Methods: One hundred patients with diagnosis of possible or probable AD and Mini Mental State Examination total scores between 10 and 26 from 6 centers in two cities of China were randomly divided into two groups: akatinol memantine group (n = 50, given akatinol memantine 5 mg/d in first week, 10 mg/d in second week, 15 mg/d in third week and 20 mg/d from fourth to sixteenth week); donepezil group (n = 50, donepezil 5 mg/d). Different scales were used to evaluated cognitive function (MMSE), activity of daily life and behavior and mood (Blessed-Roth scale) as well as the severity of dementia (GDS). Safety evaluation was conducted every 4 weeks.
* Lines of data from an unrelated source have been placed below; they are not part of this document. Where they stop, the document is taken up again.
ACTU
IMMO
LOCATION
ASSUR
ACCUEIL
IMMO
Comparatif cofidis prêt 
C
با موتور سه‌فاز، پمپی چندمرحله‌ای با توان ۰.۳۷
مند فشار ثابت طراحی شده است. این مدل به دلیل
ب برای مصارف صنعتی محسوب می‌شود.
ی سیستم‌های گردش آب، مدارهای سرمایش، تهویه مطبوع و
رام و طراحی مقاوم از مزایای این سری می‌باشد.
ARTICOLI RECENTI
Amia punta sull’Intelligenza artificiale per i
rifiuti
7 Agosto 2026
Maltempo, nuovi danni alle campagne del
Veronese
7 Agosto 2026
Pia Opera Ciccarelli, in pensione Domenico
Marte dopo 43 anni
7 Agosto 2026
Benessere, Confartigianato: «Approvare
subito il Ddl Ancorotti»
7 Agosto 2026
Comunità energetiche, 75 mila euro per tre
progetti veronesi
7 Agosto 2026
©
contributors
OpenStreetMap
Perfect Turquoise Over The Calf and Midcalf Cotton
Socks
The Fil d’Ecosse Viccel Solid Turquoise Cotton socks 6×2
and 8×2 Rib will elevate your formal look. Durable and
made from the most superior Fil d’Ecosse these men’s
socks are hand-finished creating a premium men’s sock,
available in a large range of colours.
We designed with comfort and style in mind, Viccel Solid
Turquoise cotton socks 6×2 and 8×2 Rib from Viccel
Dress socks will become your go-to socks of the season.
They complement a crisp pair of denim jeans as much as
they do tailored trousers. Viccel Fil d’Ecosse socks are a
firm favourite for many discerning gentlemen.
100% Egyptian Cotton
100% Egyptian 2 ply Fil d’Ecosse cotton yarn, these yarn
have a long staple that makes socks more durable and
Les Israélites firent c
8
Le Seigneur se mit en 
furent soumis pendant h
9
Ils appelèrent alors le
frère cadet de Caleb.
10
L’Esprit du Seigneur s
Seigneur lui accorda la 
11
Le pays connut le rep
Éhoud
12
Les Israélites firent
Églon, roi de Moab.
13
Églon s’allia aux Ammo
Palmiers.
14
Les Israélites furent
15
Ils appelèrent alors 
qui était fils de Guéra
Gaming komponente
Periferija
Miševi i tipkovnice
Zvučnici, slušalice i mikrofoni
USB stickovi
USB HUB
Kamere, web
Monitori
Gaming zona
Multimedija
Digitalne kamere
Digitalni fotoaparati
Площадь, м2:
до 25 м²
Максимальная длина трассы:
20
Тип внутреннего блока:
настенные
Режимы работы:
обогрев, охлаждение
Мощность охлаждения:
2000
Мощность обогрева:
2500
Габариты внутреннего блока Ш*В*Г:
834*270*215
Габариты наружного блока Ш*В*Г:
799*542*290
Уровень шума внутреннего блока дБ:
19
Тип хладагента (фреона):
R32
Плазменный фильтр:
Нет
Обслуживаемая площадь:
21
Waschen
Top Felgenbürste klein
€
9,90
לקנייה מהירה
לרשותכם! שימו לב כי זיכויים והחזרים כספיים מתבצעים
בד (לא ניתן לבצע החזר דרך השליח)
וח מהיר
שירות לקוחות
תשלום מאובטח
Results: In comparison with the baseline data, there were significant improvements in cognition assessed with MMSE on 16th week in akatinol memantine group (P = 0.000) and donepezil group (P = 0.000) respectively; There also were significant improvements in activity of daily life, behavior and mood assessed by Blessed-Roth scale in akatinol memantine group (P = 0.000) and donepezil group (P = 0.000) on 8th week and 16th week. However there was no improvements in the change of the basic habit of life assessed with the Part II of Blessed-Roth scale (P > 0.05), and nor an improvements in the serious level of dementia assessed with GDS (P > 0.05). In comparison with the data in donepezil group, there were no improvement in the change of MMSE score, Blessed-Roth scale score and GDS score in akatinol memantine group on 16th week (P > 0.05). Mild and transient adverse events were observed in 6% of akatinol memantine group.
Conclusion: As a safe and effective medicine, akatinol memantine, which has a similar effect as donepezil for AD, can remarkably improve the cognition, behavior, and mood of AD patients.